PROBLEM STATEMENT
For the data below, please report each line where the word "QUAN" is found.

INPUT DATA
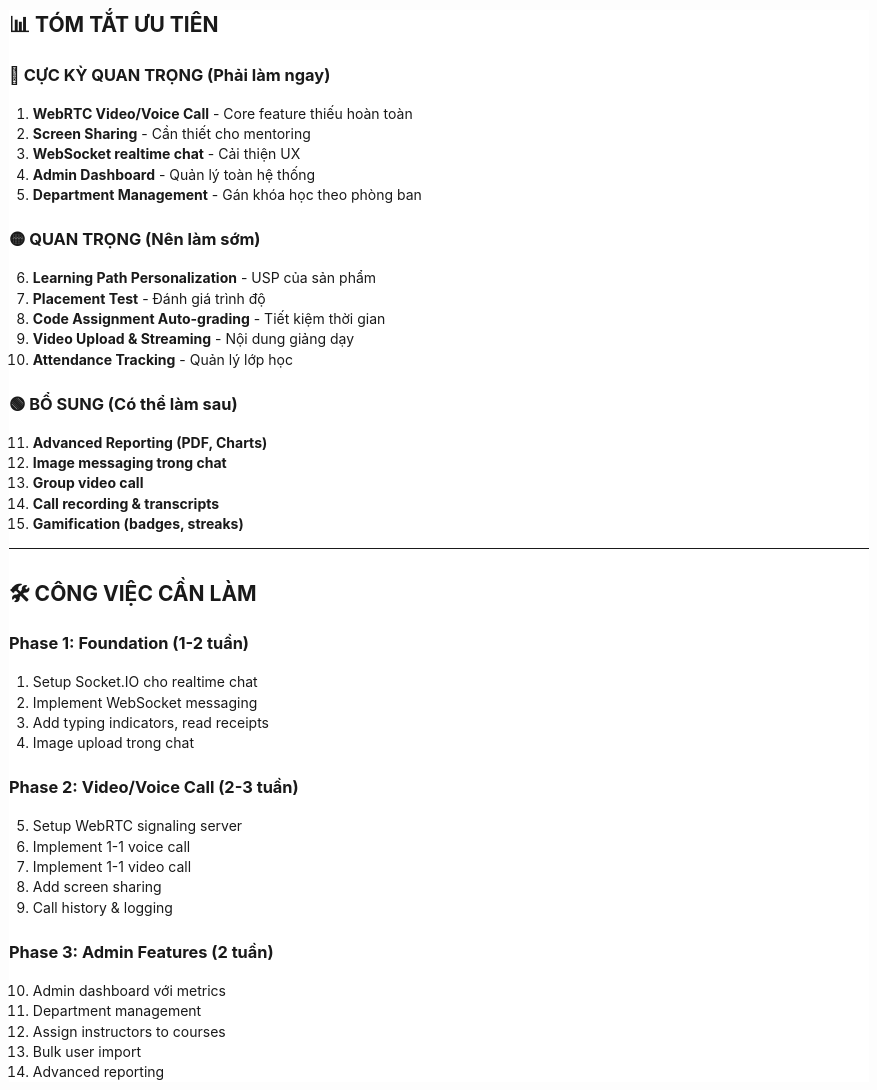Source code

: 
## 📊 TÓM TẮT ƯU TIÊN

### 🔴 **CỰC KỲ QUAN TRỌNG** (Phải làm ngay)

1. **WebRTC Video/Voice Call** - Core feature thiếu hoàn toàn
2. **Screen Sharing** - Cần thiết cho mentoring
3. **WebSocket realtime chat** - Cải thiện UX
4. **Admin Dashboard** - Quản lý toàn hệ thống
5. **Department Management** - Gán khóa học theo phòng ban

### 🟡 **QUAN TRỌNG** (Nên làm sớm)

6. **Learning Path Personalization** - USP của sản phẩm
7. **Placement Test** - Đánh giá trình độ
8. **Code Assignment Auto-grading** - Tiết kiệm thời gian
9. **Video Upload & Streaming** - Nội dung giảng dạy
10. **Attendance Tracking** - Quản lý lớp học

### 🟢 **BỔ SUNG** (Có thể làm sau)

11. **Advanced Reporting (PDF, Charts)**
12. **Image messaging trong chat**
13. **Group video call**
14. **Call recording & transcripts**
15. **Gamification (badges, streaks)**

---

## 🛠️ CÔNG VIỆC CẦN LÀM

### Phase 1: Foundation (1-2 tuần)
1. Setup Socket.IO cho realtime chat
2. Implement WebSocket messaging
3. Add typing indicators, read receipts
4. Image upload trong chat

### Phase 2: Video/Voice Call (2-3 tuần)
5. Setup WebRTC signaling server
6. Implement 1-1 voice call
7. Implement 1-1 video call
8. Add screen sharing
9. Call history & logging

### Phase 3: Admin Features (2 tuần)
10. Admin dashboard với metrics
11. Department management
12. Assign instructors to courses
13. Bulk user import
14. Advanced reporting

RESPONSE TO THIS EXERCISE
### 🔴 **CỰC KỲ QUAN TRỌNG** (Phải làm ngay)
### 🟡 **QUAN TRỌNG** (Nên làm sớm)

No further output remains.